Nas provas que o tornaram catedrático do Departamento de Ciências da Comunicação da Universidade Nova de Lisboa, em 1997, o professor Nelson Traquina testemunhava o boom de estudos científicos centrados no jornalismo como objeto, a partir dos anos 1970, e que não cessavam de se reproduzir e crescer ao redor do mundo.
Talvez por sua biografia, este scholarportuguês nascido em Springfield, Massachusetts, numa colônia de trabalhadores emigrantes, licenciado e mestre em Política Internacional nos Estados Unidos, formado também em Jornalismo pelo Institut Français de Presse e doutorado em Sociologia pela René Descartes de Paris, com tese sobre as agências internacionais de informação, já se tornara então o acadêmico mais bem-informado, no mundo de língua portuguesa, sobre a abrangência desta nova área científica em escala global.

Traquina estudou por dentro as agências internacionais. Como jornalista, havia sido correspondente da United Press International (também da UPI News Television e do Daily Telegraph) em Lisboa, no conturbado período pós-revolucionário, em meados dos anos 1970, que colocou Portugal nos noticiários de todo o mundo. Após o doutorado, tornou-se professor do primeiro curso de Comunicação Social de Portugal – fundado em 1979 na Faculdade de Ciências Sociais e Humanas da Universidade Nova de Lisboa (UNL) –, escola criada por um grupo de intelectuais retornados do exílio com o fim do salazarismo, trazendo uma renovada perspectiva humanista para o multicentenário ensino superior português.

A partir da UNL, a influência de Nelson Traquina ajudou a moldar a fisionomia de todo o ensino universitário do Jornalismo em Portugal que, como no Brasil, passou por uma grande expansão nos anos 90, com a criação de dezenas de novas escolas. Desde o início, ele rejeitou a possibilidade de um ensino tecnicista da profissão, sustentando que a universidade deveria oferecer algo mais que a ‘tarimba’ que caracterizava o aprendizado do ofício na prática, anterior à formação de nível superior.
Para Traquina, o que deveria distinguir a formação universitária seria o estudo teórico desta prática. Em Portugal, a disciplina foi institucionalizada com o nome de Teoria da Notícia (por influência da inglesa News Theory) e ministrada por Traquina tanto na graduação quanto no mestrado da UNL a partir de 1992. As primeiras dissertações sobre jornalismo apareceram em seguida, e a primeira tese foi defendida em 1997, todas orientadas por ele.

O lançamento

Como também ocorre no Brasil, o estudo do jornalismo e da mídia em Portugal enfrenta dificuldades para se afirmar, competindo com as disciplinas tradicionais das ciências humanas, ainda mais pertencendo a um campo difuso e mal resolvido como o da comunicação social.

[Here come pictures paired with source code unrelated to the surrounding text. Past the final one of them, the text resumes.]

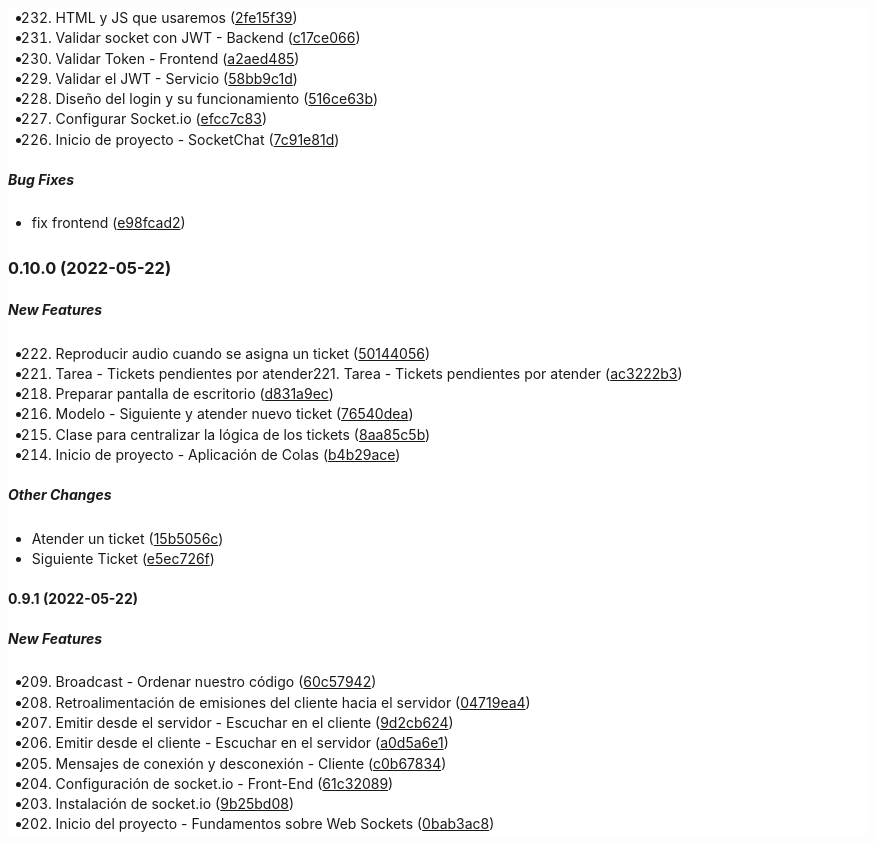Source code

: * 232. HTML y JS que usaremos ([2fe15f39](https://github.com/maurodviveros/course_NodeJS/commit/2fe15f39341d183d13dce1260aed1cee8827b2ef))
* 231. Validar socket con JWT - Backend ([c17ce066](https://github.com/maurodviveros/course_NodeJS/commit/c17ce066b0a67416355fc9c42589f9185d31005d))
* 230. Validar Token - Frontend ([a2aed485](https://github.com/maurodviveros/course_NodeJS/commit/a2aed485443b2d1f51f0c39b97b587be04aa605e))
* 229. Validar el JWT - Servicio ([58bb9c1d](https://github.com/maurodviveros/course_NodeJS/commit/58bb9c1d450c52bd4672df60e6c17758bb0b2b0d))
* 228. Diseño del login y su funcionamiento ([516ce63b](https://github.com/maurodviveros/course_NodeJS/commit/516ce63be9ca220a1bfee8ff642955293bb6aa34))
* 227. Configurar Socket.io ([efcc7c83](https://github.com/maurodviveros/course_NodeJS/commit/efcc7c83baa16436a99c1de72a8318d390d20179))
* 226. Inicio de proyecto - SocketChat ([7c91e81d](https://github.com/maurodviveros/course_NodeJS/commit/7c91e81d688ad094a864d6ce4b601d407095127c))

##### Bug Fixes

* fix frontend ([e98fcad2](https://github.com/maurodviveros/course_NodeJS/commit/e98fcad2d11f41ee951700bcac69d89c88775fb5))

### 0.10.0 (2022-05-22)

##### New Features

* 222. Reproducir audio cuando se asigna un ticket ([50144056](https://github.com/maurodviveros/course_NodeJS/commit/501440569f50d3d376a10717db2e2857814995a2))
* 221. Tarea - Tickets pendientes por atender221. Tarea - Tickets pendientes por atender ([ac3222b3](https://github.com/maurodviveros/course_NodeJS/commit/ac3222b3950c9c3d9b7adc8352018db7420e5f52))
* 218. Preparar pantalla de escritorio ([d831a9ec](https://github.com/maurodviveros/course_NodeJS/commit/d831a9ec99b30d35ba14277e40cc5552940baa19))
* 216. Modelo - Siguiente y atender nuevo ticket ([76540dea](https://github.com/maurodviveros/course_NodeJS/commit/76540dea6bc4d97aef3a3c6e4b643b1bdc05b3f6))
* 215. Clase para centralizar la lógica de los tickets ([8aa85c5b](https://github.com/maurodviveros/course_NodeJS/commit/8aa85c5bba735fc71087aa174bf48848e6eb305e))
* 214. Inicio de proyecto - Aplicación de Colas ([b4b29ace](https://github.com/maurodviveros/course_NodeJS/commit/b4b29ace5c26a87587531e54c151265504672c31))

##### Other Changes

*  Atender un ticket ([15b5056c](https://github.com/maurodviveros/course_NodeJS/commit/15b5056c442331d8ed9c848c0f70db2fecfd8306))
*  Siguiente Ticket ([e5ec726f](https://github.com/maurodviveros/course_NodeJS/commit/e5ec726f17eca90c25133e9433573b33ce73a6f9))

#### 0.9.1 (2022-05-22)

##### New Features

* 209. Broadcast - Ordenar nuestro código ([60c57942](https://github.com/maurodviveros/course_NodeJS/commit/60c57942f76d4b80df54bc5efeb5c691cf89fb14))
* 208. Retroalimentación de emisiones del cliente hacia el servidor ([04719ea4](https://github.com/maurodviveros/course_NodeJS/commit/04719ea47834c9812fc29dfa82f7b74d5c14c749))
* 207. Emitir desde el servidor - Escuchar en el cliente ([9d2cb624](https://github.com/maurodviveros/course_NodeJS/commit/9d2cb624bd353341625142ab1d1ab069f93975a8))
* 206. Emitir desde el cliente - Escuchar en el servidor ([a0d5a6e1](https://github.com/maurodviveros/course_NodeJS/commit/a0d5a6e1c116a291403ffda41987cf790cbbd9f3))
* 205. Mensajes de conexión y desconexión - Cliente ([c0b67834](https://github.com/maurodviveros/course_NodeJS/commit/c0b6783416754606f10aa55f97b0c8c1d4078a71))
* 204. Configuración de socket.io - Front-End ([61c32089](https://github.com/maurodviveros/course_NodeJS/commit/61c32089cb68017487bde0a969ff7e9458ef4434))
* 203. Instalación de socket.io ([9b25bd08](https://github.com/maurodviveros/course_NodeJS/commit/9b25bd088d48f8300aa1bfc16ec83929f46f43c4))
* 202. Inicio del proyecto - Fundamentos sobre Web Sockets ([0bab3ac8](https://github.com/maurodviveros/course_NodeJS/commit/0bab3ac84e611a39f162a6cd5c8d5f1d58da2aa0))
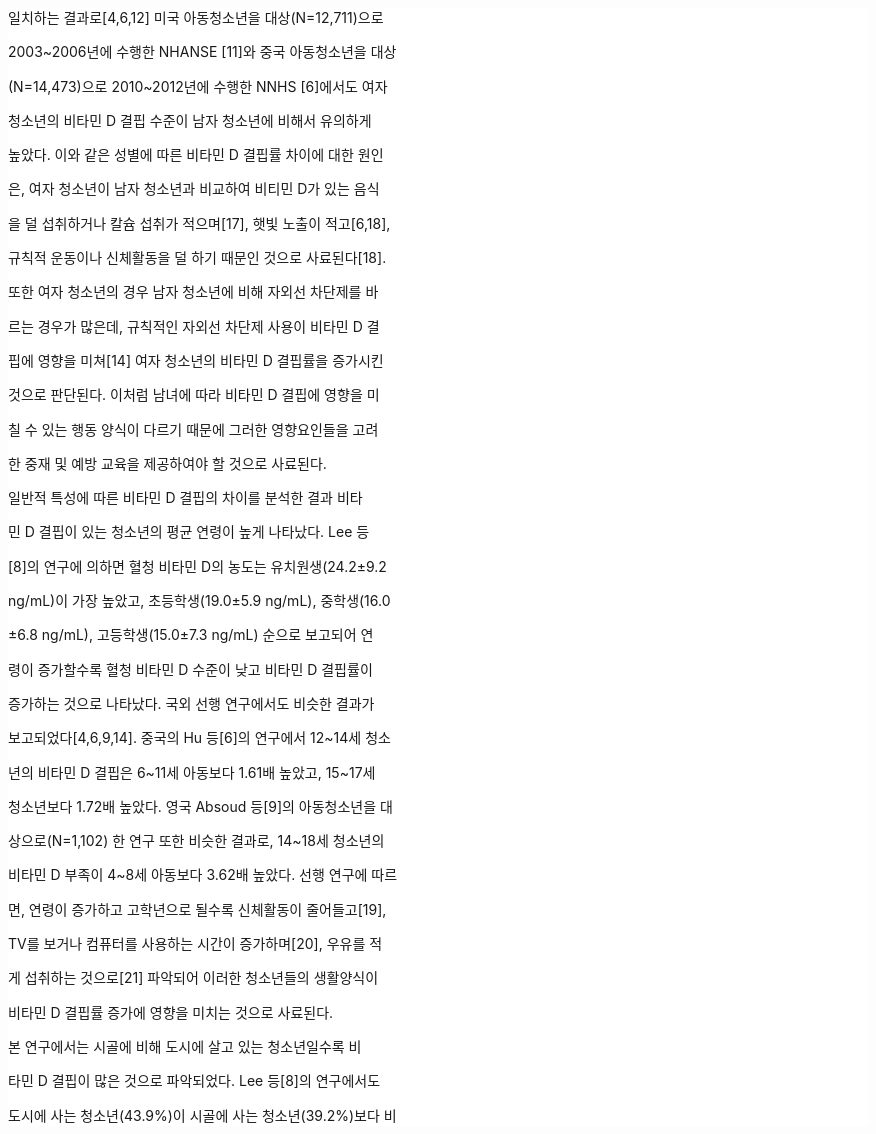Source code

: 일치하는 결과로[4,6,12] 미국 아동청소년을 대상(N=12,711)으로 

2003~2006년에 수행한 NHANSE [11]와 중국 아동청소년을 대상 

(N=14,473)으로 2010~2012년에 수행한 NNHS [6]에서도 여자 

청소년의 비타민 D 결핍 수준이 남자 청소년에 비해서 유의하게 

높았다. 이와 같은 성별에 따른 비타민 D 결핍률 차이에 대한 원인 

은, 여자 청소년이 남자 청소년과 비교하여 비티민 D가 있는 음식 

을 덜 섭취하거나 칼슘 섭취가 적으며[17], 햇빛 노출이 적고[6,18], 

규칙적 운동이나 신체활동을 덜 하기 때문인 것으로 사료된다[18]. 

또한 여자 청소년의 경우 남자 청소년에 비해 자외선 차단제를 바 

르는 경우가 많은데, 규칙적인 자외선 차단제 사용이 비타민 D 결 

핍에 영향을 미쳐[14] 여자 청소년의 비타민 D 결핍률을 증가시킨 

것으로 판단된다. 이처럼 남녀에 따라 비타민 D 결핍에 영향을 미 

칠 수 있는 행동 양식이 다르기 때문에 그러한 영향요인들을 고려 

한 중재 및 예방 교육을 제공하여야 할 것으로 사료된다. 

일반적 특성에 따른 비타민 D 결핍의 차이를 분석한 결과 비타 

민 D 결핍이 있는 청소년의 평균 연령이 높게 나타났다. Lee 등 

[8]의 연구에 의하면 혈청 비타민 D의 농도는 유치원생(24.2±9.2 

ng/mL)이 가장 높았고, 초등학생(19.0±5.9 ng/mL), 중학생(16.0 

±6.8 ng/mL), 고등학생(15.0±7.3 ng/mL) 순으로 보고되어 연 

령이 증가할수록 혈청 비타민 D 수준이 낮고 비타민 D 결핍률이 

증가하는 것으로 나타났다. 국외 선행 연구에서도 비슷한 결과가 

보고되었다[4,6,9,14]. 중국의 Hu 등[6]의 연구에서 12~14세 청소 

년의 비타민 D 결핍은 6~11세 아동보다 1.61배 높았고, 15~17세 

청소년보다 1.72배 높았다. 영국 Absoud 등[9]의 아동청소년을 대 

상으로(N=1,102) 한 연구 또한 비슷한 결과로, 14~18세 청소년의 

비타민 D 부족이 4~8세 아동보다 3.62배 높았다. 선행 연구에 따르 

면, 연령이 증가하고 고학년으로 될수록 신체활동이 줄어들고[19], 

TV를 보거나 컴퓨터를 사용하는 시간이 증가하며[20], 우유를 적 

게 섭취하는 것으로[21] 파악되어 이러한 청소년들의 생활양식이 

비타민 D 결핍률 증가에 영향을 미치는 것으로 사료된다. 

본 연구에서는 시골에 비해 도시에 살고 있는 청소년일수록 비 

타민 D 결핍이 많은 것으로 파악되었다. Lee 등[8]의 연구에서도 

도시에 사는 청소년(43.9%)이 시골에 사는 청소년(39.2%)보다 비 
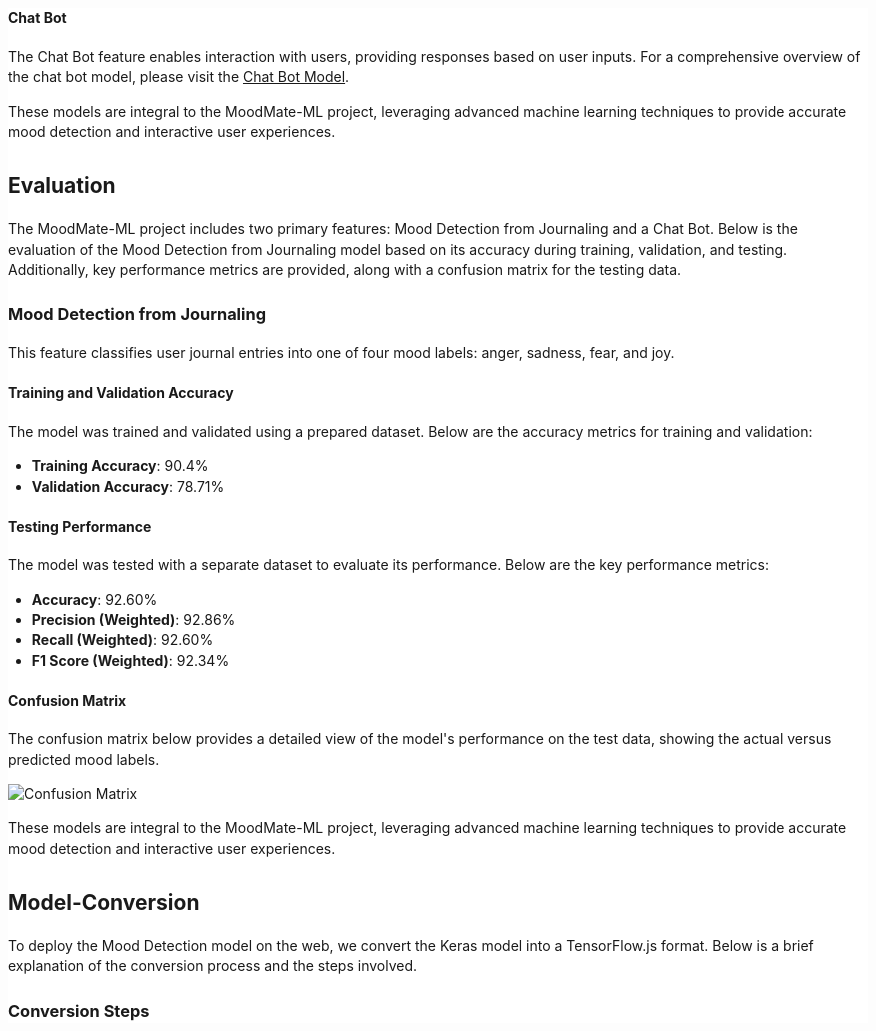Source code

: #### Chat Bot
The Chat Bot feature enables interaction with users, providing responses based on user inputs. For a comprehensive overview of the chat bot model, please visit the [Chat Bot Model](https://github.com/MoodMate-Bangkit-2024/ML-MoodMate/blob/fe898a39ac08109d7d01c92d894a299d2300840d/Model%20Chatbot/Python%20Model/Model_ChatBot_(MoodMate).ipynb).

These models are integral to the MoodMate-ML project, leveraging advanced machine learning techniques to provide accurate mood detection and interactive user experiences.


## Evaluation

The MoodMate-ML project includes two primary features: Mood Detection from Journaling and a Chat Bot. Below is the evaluation of the Mood Detection from Journaling model based on its accuracy during training, validation, and testing. Additionally, key performance metrics are provided, along with a confusion matrix for the testing data.

### Mood Detection from Journaling
This feature classifies user journal entries into one of four mood labels: anger, sadness, fear, and joy.

#### Training and Validation Accuracy
The model was trained and validated using a prepared dataset. Below are the accuracy metrics for training and validation:

- **Training Accuracy**: 90.4%
- **Validation Accuracy**: 78.71%

#### Testing Performance
The model was tested with a separate dataset to evaluate its performance. Below are the key performance metrics:

- **Accuracy**: 92.60%
- **Precision (Weighted)**: 92.86%
- **Recall (Weighted)**: 92.60%
- **F1 Score (Weighted)**: 92.34%

#### Confusion Matrix
The confusion matrix below provides a detailed view of the model's performance on the test data, showing the actual versus predicted mood labels.

![Confusion Matrix](https://github.com/MoodMate-Bangkit-2024/ML-MoodMate/blob/main/Model/lib/image.png?raw=true)

These models are integral to the MoodMate-ML project, leveraging advanced machine learning techniques to provide accurate mood detection and interactive user experiences.



## Model-Conversion

To deploy the Mood Detection model on the web, we convert the Keras model into a TensorFlow.js format. Below is a brief explanation of the conversion process and the steps involved.

### Conversion Steps

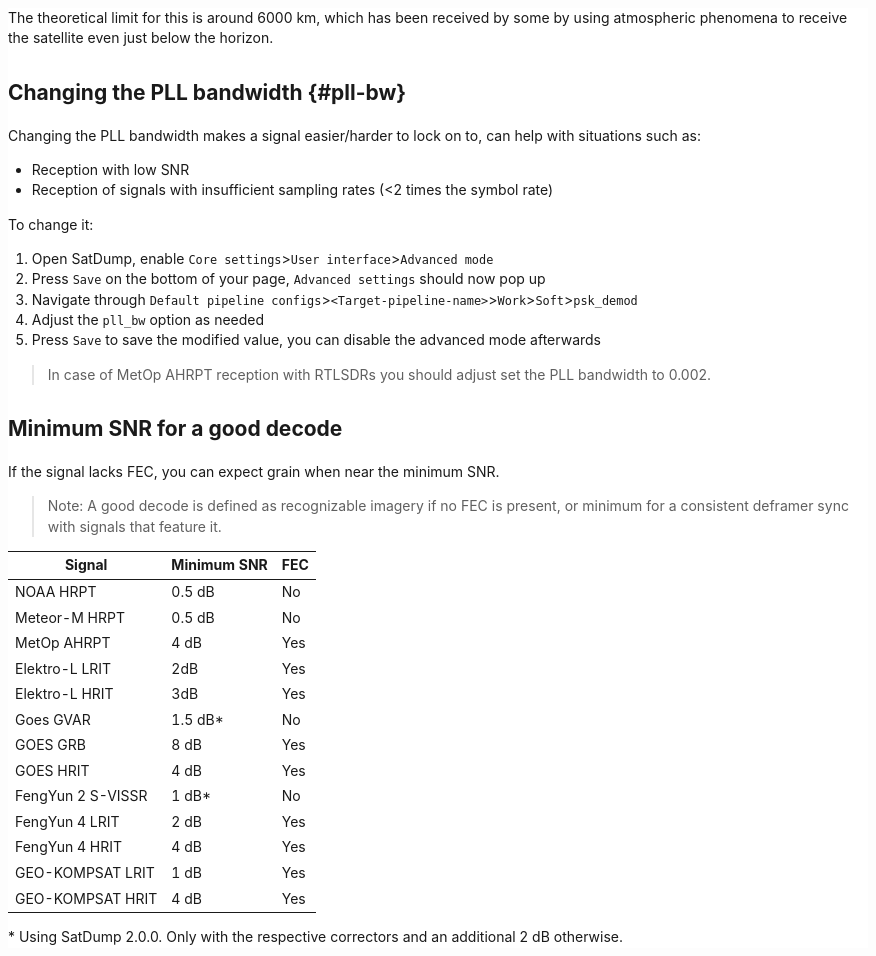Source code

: The theoretical limit for this is around 6000 km, which has been received by some by using atmospheric phenomena to receive the satellite even just below the horizon.

## Changing the PLL bandwidth {#pll-bw}

Changing the PLL bandwidth makes a signal easier/harder to lock on to, can help with situations such as:
- Reception with low SNR
- Reception of signals with insufficient sampling rates (<2 times the symbol rate)

To change it:
1. Open SatDump, enable `Core settings`>`User interface`>`Advanced mode`
2. Press `Save` on the bottom of your page, `Advanced settings` should now pop up
3. Navigate through `Default pipeline configs`>`<Target-pipeline-name>`>`Work`>`Soft`>`psk_demod`
4. Adjust the `pll_bw` option as needed
5. Press `Save` to save the modified value, you can disable the advanced mode afterwards

> In case of MetOp AHRPT reception with RTLSDRs you should adjust set the PLL bandwidth to 0.002. 


## Minimum SNR for a good decode
If the signal lacks FEC, you can expect grain when near the minimum SNR.

> Note: A good decode is defined as recognizable imagery if no FEC is present, or minimum for a consistent deframer sync with signals that feature it.

|Signal|Minimum SNR|FEC|
|---|---|---|
|NOAA HRPT|0.5 dB|No|
|Meteor-M HRPT|0.5 dB|No|
|MetOp AHRPT|4 dB|Yes|
|Elektro-L LRIT|2dB|Yes|
|Elektro-L HRIT|3dB|Yes|
|Goes GVAR|1.5 dB\*|No|
|GOES GRB|8 dB|Yes|
|GOES HRIT|4 dB|Yes|
|FengYun 2 S-VISSR|1 dB\*|No|
|FengYun 4 LRIT|2 dB|Yes|
|FengYun 4 HRIT|4 dB|Yes|
|GEO-KOMPSAT LRIT|1 dB|Yes|
|GEO-KOMPSAT HRIT|4 dB|Yes|


\* Using SatDump 2.0.0. Only with the respective correctors and an additional 2 dB otherwise.
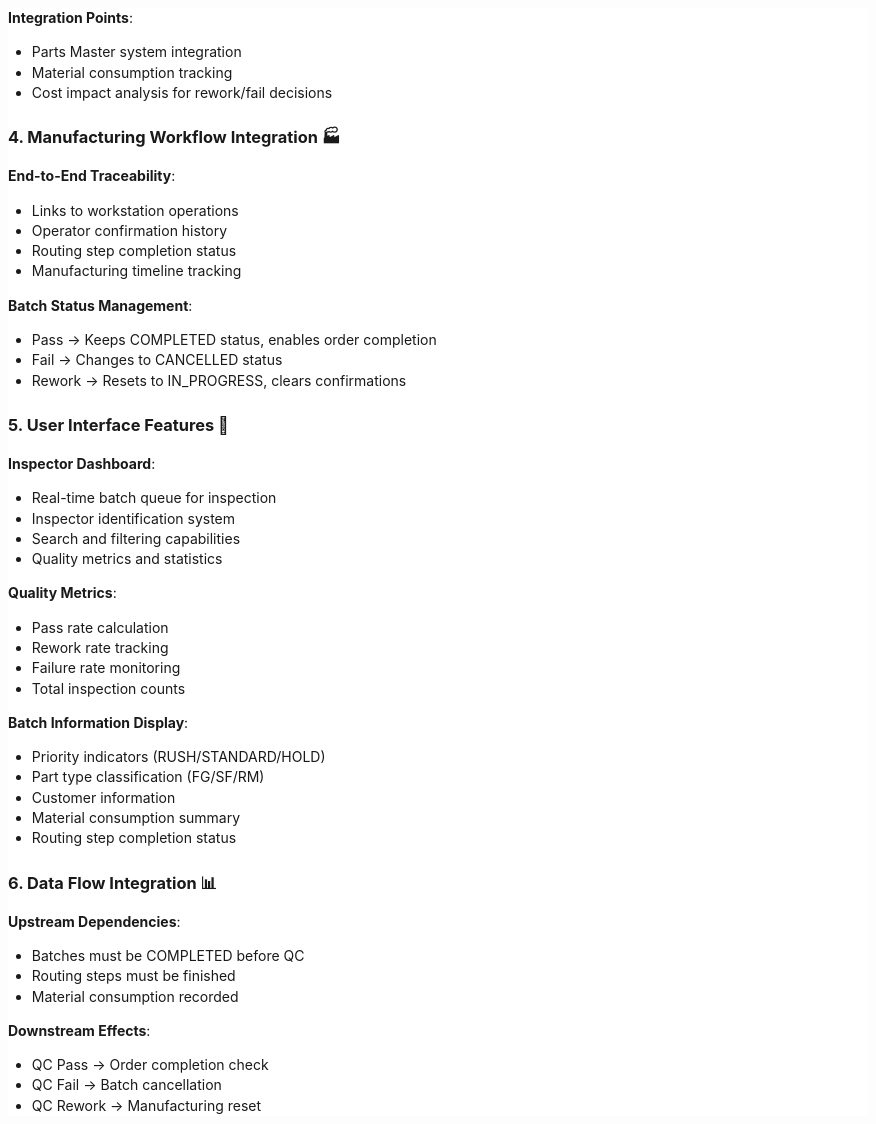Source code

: **Integration Points**:

- Parts Master system integration
- Material consumption tracking
- Cost impact analysis for rework/fail decisions

### 4. Manufacturing Workflow Integration 🏭

**End-to-End Traceability**:

- Links to workstation operations
- Operator confirmation history
- Routing step completion status
- Manufacturing timeline tracking

**Batch Status Management**:

- Pass → Keeps COMPLETED status, enables order completion
- Fail → Changes to CANCELLED status
- Rework → Resets to IN_PROGRESS, clears confirmations

### 5. User Interface Features 📱

**Inspector Dashboard**:

- Real-time batch queue for inspection
- Inspector identification system
- Search and filtering capabilities
- Quality metrics and statistics

**Quality Metrics**:

- Pass rate calculation
- Rework rate tracking
- Failure rate monitoring
- Total inspection counts

**Batch Information Display**:

- Priority indicators (RUSH/STANDARD/HOLD)
- Part type classification (FG/SF/RM)
- Customer information
- Material consumption summary
- Routing step completion status

### 6. Data Flow Integration 📊

**Upstream Dependencies**:

- Batches must be COMPLETED before QC
- Routing steps must be finished
- Material consumption recorded

**Downstream Effects**:

- QC Pass → Order completion check
- QC Fail → Batch cancellation
- QC Rework → Manufacturing reset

Lá, como aqui, esses obstáculos o empurram para a busca de uma maior autonomia e de uma identidade mais clara. Em resposta a estas necessidades, o professor Nelson Traquina reuniu um grupo de pesquisadores de diversas instituições e preside, desde 1997 o Centro de Investigação Media e Jornalismo, atualmente com sede na cidade de Cascais. Em 2002, o Centro lançou a revista acadêmica Media & Jornalismo, pela Editora Minerva, de Coimbra.

Apesar de sua crescente influência entre os professores e pesquisadores da área de jornalismo no Brasil, Nelson Traquina só tinha um livro publicado aqui: O estudo do jornalismo no Século XX, lançado em 2001 pela Editora Unisinos, no Rio Grande do Sul. As obras portuguesas continuam de difícil acesso, agravado pela crescente defasagem cambial. Foi por estas razões que o Programa de Pós-Graduação em Jornalismo e Mídia da UFSC encomendou a ele este Teorias do Jornalismo, que aparece em dois volumes, por razões operacionais, com a chancela da Editora Insular, de Florianópolis.

A editoração e a capa do livro foram produzidas por Ginny Carla de Moraes, estudante de Jornalismo da UFSC. A revisão, para o português do Brasil, ficou a cargo da professora Regina Carvalho, mestre e doutoranda em Letras e especialista em texto jornalístico, que solucionou com maestria as diferenças de registro existentes entre o português dos dois países. A co-edição foi feita com recursos do II Curso de Especialização em Estudos de Jornalismo da UFSC. Agradecemos a todos que colaboraram para que este lançamento se tornasse possível.